NEW YORK (Reuters) - Parents across the United States met the start of a new school year by dropping off their children along with mounds of supplies: crayons, folders, hand sanitizers, paper towels and much, much more.
But with school budgets crunched, those supplies bought by parents are still not enough. To make up the slack, U.S. teachers have to reach into their own pockets. Last year, American teachers spent an average of $485 on school supplies, according to the 2013 Retail Market Awareness Report from the National School Supply and Equipment Association. That comes to $1.6 billion in total.
This spending is ingrained and prevalent - 99.5 percent of teachers spend out-of-pocket on school supplies, the NSSEA survey found, and there is even a line item for it on federal income tax forms. Teachers in grades K-12 can claim up to $250 each in unreimbursed expenses. They can claim any amount over that on a separate line, as an unreimbursed employee expense, but they are then subject to the same rules as everyone else - only the amount above 2 percent of adjusted gross income is deductible.
There are also special rules about deductions for clergy and members of the military, but the bulk of out-of-pocket spending for salaried employees actually comes from other professions.
No matter what your career, it pays to be more savvy about what expenses are reimbursible and what ones are not.
In 2010, the last year of data available, taxpayers claimed some $72 billion in unreimbursed employee expenses, according to data from the Internal Revenue Service. The largest number of claims came from those with income between $100,000 and $200,000 - more than 4 million returns, totaling $19 billion in expenses, or roughly $4,700 per return.
This is partially because lower-income workers tend to take the standard deduction and pay more in taxes than they might have to, says Lisa Greene-Lewis, TurboTax’s lead certified public accountant. Another reason is that in higher-income jobs, the expenses for travel, continuing education and business meals add up a lot faster than stacks of construction paper.

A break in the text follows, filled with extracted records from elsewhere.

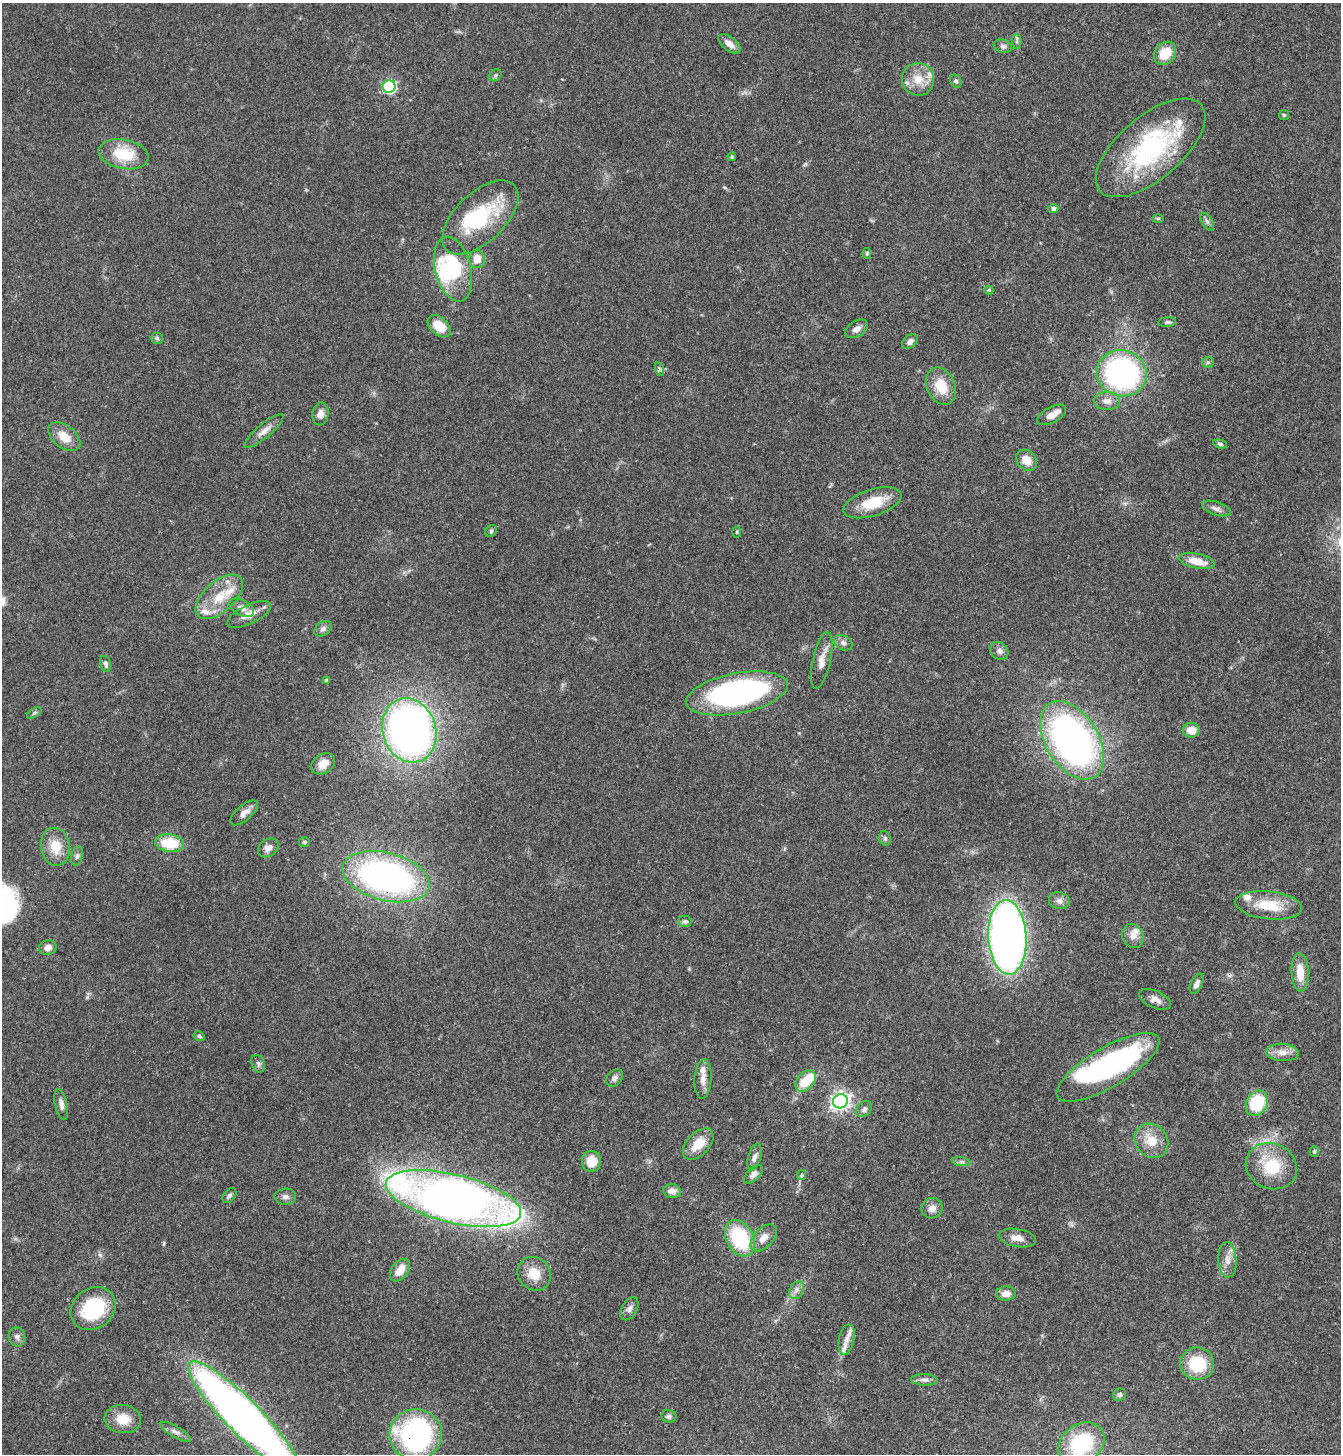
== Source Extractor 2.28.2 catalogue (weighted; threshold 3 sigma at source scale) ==
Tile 6 of 4 x 4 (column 2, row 2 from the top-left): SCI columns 1499-2837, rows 2912-4363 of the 5812 x 5818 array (HDU 1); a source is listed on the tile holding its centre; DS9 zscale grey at full resolution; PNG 1343 x 1456 px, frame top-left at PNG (2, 3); each listed source drawn as its Kron ellipse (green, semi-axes under 4 px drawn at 4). Shown black and unused: <1% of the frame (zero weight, under 3 of 4 exposures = <1% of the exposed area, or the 3 px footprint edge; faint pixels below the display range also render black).
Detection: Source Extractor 2.28.2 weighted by HDU 2 'WHT'; one run over the whole footprint, this tile lists its part. Background 0.0593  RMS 0.0051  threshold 0.0228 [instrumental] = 3 sigma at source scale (4.5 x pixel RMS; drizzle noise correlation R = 1.50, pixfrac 1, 0.05/0.05 arcsec/px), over >= 5 px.
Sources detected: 131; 4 inside a brighter object's white glare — neither listed nor drawn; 8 inside a brighter listed object's ellipse — not listed separately; the other 119 listed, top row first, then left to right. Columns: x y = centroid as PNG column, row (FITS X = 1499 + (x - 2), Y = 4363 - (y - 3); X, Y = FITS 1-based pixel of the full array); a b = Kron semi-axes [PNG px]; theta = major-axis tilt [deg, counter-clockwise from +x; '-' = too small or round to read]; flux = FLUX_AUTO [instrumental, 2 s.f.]
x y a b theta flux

Here are some of the other ways jobs can cost you:
While a business suit might feel like a uniform, the cost to buy it and to occasionally send it out for dry cleaning is not deductible. But for police officers, firefighters, nurses and tradesmen, uniforms are often not provided by the employer, or there are specialty boots and shoes that are the employee’s responsibility. Those specialty uniforms - that you would not wear in everyday life - are deductible as unreimbursed expenses.

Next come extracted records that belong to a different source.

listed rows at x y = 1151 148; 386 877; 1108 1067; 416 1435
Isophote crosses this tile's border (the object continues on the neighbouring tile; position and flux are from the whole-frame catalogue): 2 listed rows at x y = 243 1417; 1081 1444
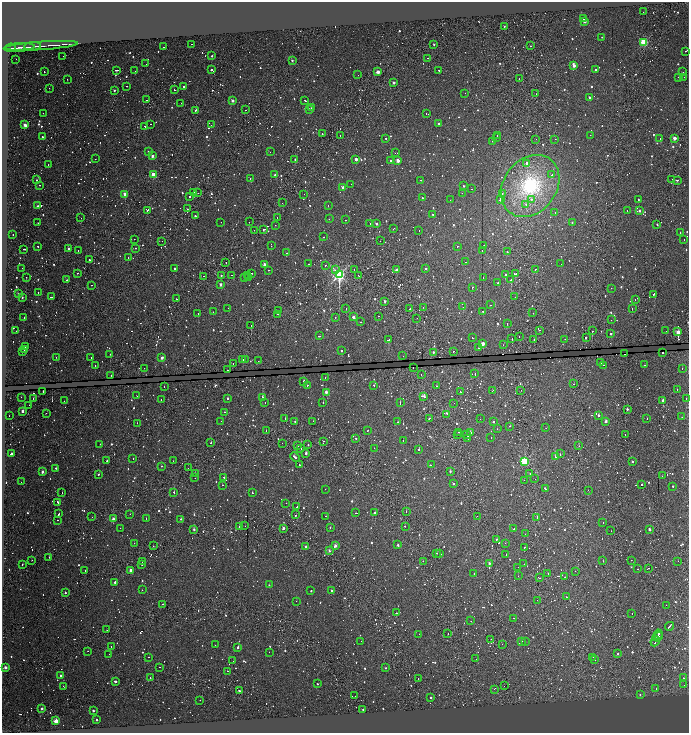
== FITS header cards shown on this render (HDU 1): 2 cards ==
NAXIS1  =                 1373
NAXIS2  =                 1462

Mileage is one of the top items claimed as an unreimbursed deduction, says Mike Habib, a tax adviser with his own practice in Whittier, California. It is not just salesmen who are in their cars a lot. Habib says that among people who claim mileage, 20 to 30 percent of their total driving time is business-related, not counting commuting. A key detail to avoiding an audit with this deduction is to make sure that your employer would not cover mileage - even partially - if you filed an expense report. “The government will not pay you for it if you chose not to file an expense report,” he says. Another tip: do not claim a round number.
Financial advisers, accountants, doctors and other professionals often need continuing education to keep their licenses in force, but it is not always covered as an employee expense. The costs for these courses - including travel and meals - can add up (while sometimes providing a deductible trip to a lovely locale). Habib consulted with a nurse who took a continuing education course in Japan. While her employer gave her the time off to make the trip, it did not cover her expenses, which amounted to $8,000. When she asked Habib about claiming the expense, he considered it legitimate because it was necessary for her career development.

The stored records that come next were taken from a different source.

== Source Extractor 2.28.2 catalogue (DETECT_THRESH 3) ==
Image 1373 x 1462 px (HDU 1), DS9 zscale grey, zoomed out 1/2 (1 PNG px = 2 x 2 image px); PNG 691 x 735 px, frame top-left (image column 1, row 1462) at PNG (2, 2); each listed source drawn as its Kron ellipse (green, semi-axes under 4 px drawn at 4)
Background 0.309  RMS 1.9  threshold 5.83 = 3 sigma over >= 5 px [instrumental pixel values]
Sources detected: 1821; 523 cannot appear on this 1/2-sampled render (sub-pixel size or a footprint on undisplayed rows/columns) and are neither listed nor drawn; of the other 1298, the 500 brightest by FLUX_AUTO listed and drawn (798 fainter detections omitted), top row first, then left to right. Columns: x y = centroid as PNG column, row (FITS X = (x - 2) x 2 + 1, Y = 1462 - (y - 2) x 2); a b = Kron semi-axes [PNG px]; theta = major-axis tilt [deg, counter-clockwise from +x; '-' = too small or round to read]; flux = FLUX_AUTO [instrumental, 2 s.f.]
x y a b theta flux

Not all business travel gets reimbursed, nor do all meals with clients or gifts for clients (such as the wine and throw pillows real estate agents give their customers). Then there are magazine and newspaper subscriptions and even - for people involved in media - the cost of their cable TV service. Tax accountant Stephen Jordan, who practices in Salem, New Hampshire, suggests keeping detailed records in a journal.
“You have to document who, what, why, when and how,” he says. “The IRS is getting really strict.”
One profession that pulls all of these elements together at once is long-distance trucking. For those who are employed by a company, as opposed to working as independent contractors, out-of-pocket expenses can range from $7,000 to $12,000 on a $50,000 salary, says Jim Stowell, a tax accountant who owns five H&R Block franchises and also a trucking company in Burlington, Wisconsin.
Drivers incur expenses for gloves and boots, equipment for their vehicles, a per diem expense for meals on the road, license fees and also road trip charges like off-route tolls. “It’s a big chunk of their income,” says Stowell. “Some don’t bother to file for it and take the standard deduction, but we show them the difference and encourage them to take the deductions.” Indeed, for that typical trucker, the difference between itemizing and taking the standard deduction of $6,100 for an individual person filing saves roughly $1,200 in taxes due.